▶ **Excerpted records**:

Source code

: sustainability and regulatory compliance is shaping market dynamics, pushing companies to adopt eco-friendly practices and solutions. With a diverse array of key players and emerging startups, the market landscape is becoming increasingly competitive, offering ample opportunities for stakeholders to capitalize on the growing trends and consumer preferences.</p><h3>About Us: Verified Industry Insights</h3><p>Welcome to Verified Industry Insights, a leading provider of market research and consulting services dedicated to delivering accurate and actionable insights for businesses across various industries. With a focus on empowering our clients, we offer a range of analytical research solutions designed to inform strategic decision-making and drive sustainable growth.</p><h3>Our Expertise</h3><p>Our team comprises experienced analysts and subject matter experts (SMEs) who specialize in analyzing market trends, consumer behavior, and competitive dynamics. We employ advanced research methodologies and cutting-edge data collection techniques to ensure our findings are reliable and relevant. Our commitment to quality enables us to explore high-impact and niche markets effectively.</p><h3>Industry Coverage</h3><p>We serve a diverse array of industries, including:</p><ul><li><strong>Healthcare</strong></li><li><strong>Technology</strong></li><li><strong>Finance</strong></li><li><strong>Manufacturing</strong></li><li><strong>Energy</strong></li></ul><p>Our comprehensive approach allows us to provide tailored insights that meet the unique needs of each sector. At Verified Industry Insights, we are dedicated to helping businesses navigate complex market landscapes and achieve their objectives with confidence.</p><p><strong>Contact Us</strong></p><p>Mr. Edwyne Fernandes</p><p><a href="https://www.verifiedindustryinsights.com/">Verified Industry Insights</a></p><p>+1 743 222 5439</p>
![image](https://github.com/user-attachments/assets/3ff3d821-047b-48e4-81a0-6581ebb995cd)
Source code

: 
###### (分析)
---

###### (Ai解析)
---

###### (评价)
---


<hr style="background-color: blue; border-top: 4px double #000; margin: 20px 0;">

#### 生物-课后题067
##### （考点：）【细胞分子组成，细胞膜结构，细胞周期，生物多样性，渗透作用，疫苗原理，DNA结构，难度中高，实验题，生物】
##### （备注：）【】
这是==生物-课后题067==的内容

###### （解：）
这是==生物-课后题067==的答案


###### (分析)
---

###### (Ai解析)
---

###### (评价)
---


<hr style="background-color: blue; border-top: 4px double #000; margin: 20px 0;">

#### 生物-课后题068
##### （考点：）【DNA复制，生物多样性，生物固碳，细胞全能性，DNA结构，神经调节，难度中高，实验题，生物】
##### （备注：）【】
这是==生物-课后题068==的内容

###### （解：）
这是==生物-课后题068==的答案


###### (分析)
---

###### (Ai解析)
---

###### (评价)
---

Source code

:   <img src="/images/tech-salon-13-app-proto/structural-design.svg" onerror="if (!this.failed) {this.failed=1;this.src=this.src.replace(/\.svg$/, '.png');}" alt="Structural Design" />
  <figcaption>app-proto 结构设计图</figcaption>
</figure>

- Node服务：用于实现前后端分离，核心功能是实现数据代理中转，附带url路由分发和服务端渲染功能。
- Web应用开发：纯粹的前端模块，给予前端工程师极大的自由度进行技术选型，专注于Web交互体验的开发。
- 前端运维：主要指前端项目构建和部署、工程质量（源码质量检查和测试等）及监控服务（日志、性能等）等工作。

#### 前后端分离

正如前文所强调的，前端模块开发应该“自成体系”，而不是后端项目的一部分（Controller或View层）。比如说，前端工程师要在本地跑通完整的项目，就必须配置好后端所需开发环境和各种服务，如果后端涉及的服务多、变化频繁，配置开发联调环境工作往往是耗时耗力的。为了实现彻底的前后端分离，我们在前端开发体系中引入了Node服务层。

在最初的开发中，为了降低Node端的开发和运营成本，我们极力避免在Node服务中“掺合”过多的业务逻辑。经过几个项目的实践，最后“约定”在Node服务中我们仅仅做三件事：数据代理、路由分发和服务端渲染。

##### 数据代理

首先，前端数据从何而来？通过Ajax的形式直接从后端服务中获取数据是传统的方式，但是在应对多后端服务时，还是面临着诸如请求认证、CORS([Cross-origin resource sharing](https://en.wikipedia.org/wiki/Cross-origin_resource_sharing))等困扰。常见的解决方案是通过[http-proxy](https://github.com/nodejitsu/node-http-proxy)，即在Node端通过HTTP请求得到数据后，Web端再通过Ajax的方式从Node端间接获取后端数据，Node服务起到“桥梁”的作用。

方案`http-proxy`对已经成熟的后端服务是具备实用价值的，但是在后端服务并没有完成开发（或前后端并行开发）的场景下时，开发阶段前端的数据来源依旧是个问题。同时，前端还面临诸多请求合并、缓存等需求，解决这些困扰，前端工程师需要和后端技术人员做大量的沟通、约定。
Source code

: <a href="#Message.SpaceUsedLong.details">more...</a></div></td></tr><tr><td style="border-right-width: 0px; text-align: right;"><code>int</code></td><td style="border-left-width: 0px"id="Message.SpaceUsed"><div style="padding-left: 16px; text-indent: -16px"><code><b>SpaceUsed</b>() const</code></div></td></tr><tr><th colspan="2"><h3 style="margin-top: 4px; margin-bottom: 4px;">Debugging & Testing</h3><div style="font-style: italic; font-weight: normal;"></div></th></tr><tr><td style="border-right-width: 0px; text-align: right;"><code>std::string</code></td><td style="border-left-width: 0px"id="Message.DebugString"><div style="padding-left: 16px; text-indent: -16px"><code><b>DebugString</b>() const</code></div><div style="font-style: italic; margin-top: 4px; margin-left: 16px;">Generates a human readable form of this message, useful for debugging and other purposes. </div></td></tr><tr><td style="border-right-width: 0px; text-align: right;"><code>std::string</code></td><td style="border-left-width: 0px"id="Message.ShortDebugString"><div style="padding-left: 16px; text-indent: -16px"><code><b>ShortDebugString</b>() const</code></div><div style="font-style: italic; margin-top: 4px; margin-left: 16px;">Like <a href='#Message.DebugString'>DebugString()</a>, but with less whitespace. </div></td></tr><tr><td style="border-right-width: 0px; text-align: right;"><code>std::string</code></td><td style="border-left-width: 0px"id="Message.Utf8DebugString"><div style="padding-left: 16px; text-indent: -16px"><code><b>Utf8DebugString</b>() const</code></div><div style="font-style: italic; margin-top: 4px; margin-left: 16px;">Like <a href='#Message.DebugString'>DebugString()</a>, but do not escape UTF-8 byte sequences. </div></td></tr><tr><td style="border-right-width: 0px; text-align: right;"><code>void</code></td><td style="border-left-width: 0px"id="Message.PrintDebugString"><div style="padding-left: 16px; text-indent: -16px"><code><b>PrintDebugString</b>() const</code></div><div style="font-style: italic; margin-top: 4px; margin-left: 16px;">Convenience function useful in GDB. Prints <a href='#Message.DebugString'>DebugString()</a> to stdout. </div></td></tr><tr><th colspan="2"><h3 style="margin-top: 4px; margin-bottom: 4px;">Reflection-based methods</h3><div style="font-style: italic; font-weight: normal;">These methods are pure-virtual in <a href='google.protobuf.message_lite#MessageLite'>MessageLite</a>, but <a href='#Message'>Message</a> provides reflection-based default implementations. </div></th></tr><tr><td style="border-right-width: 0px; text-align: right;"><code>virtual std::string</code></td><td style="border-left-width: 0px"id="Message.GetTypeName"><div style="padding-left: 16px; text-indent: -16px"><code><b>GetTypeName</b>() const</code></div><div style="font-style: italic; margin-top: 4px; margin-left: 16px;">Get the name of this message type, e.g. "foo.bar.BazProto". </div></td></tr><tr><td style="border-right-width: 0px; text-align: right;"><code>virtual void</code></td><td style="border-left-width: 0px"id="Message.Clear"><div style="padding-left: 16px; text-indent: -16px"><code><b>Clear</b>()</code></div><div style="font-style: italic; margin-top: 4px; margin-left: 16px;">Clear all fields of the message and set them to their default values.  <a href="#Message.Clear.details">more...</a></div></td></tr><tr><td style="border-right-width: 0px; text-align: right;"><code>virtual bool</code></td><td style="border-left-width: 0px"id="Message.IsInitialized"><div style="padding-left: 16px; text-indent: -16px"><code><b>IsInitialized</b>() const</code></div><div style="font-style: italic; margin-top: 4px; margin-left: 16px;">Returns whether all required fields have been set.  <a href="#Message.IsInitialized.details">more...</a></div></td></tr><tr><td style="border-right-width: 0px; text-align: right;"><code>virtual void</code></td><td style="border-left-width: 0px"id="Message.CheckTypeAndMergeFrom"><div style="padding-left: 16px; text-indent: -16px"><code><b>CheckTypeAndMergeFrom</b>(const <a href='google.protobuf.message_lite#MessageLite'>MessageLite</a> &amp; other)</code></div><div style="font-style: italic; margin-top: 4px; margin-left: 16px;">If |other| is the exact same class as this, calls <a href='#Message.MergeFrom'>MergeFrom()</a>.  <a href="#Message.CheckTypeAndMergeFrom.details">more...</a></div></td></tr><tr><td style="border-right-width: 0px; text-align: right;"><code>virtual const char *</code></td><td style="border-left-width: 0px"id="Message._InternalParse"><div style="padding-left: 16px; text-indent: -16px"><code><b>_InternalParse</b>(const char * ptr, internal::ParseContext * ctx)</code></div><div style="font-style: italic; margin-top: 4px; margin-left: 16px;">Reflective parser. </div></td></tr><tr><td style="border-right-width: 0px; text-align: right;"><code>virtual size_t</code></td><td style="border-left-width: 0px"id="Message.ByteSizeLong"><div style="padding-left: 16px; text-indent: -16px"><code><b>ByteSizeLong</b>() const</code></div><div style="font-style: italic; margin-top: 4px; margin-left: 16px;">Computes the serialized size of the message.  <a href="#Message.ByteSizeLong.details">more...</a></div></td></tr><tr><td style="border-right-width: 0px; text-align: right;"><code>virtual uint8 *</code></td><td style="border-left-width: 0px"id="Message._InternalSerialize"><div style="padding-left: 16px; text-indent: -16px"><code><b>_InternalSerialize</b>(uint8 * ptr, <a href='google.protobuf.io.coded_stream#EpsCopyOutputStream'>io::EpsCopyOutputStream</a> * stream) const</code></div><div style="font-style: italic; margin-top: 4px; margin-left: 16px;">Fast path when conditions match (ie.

▶ **What is being asked**: Pull out the lines above in which the word "proxy" appears.

▶ **Expected answer**:
首先，前端数据从何而来？通过Ajax的形式直接从后端服务中获取数据是传统的方式，但是在应对多后端服务时，还是面临着诸如请求认证、CORS([Cross-origin resource sharing](https://en.wikipedia.org/wiki/Cross-origin_resource_sharing))等困扰。常见的解决方案是通过[http-proxy](https://github.com/nodejitsu/node-http-proxy)，即在Node端通过HTTP请求得到数据后，Web端再通过Ajax的方式从Node端间接获取后端数据，Node服务起到“桥梁”的作用。
方案`http-proxy`对已经成熟的后端服务是具备实用价值的，但是在后端服务并没有完成开发（或前后端并行开发）的场景下时，开发阶段前端的数据来源依旧是个问题。同时，前端还面临诸多请求合并、缓存等需求，解决这些困扰，前端工程师需要和后端技术人员做大量的沟通、约定。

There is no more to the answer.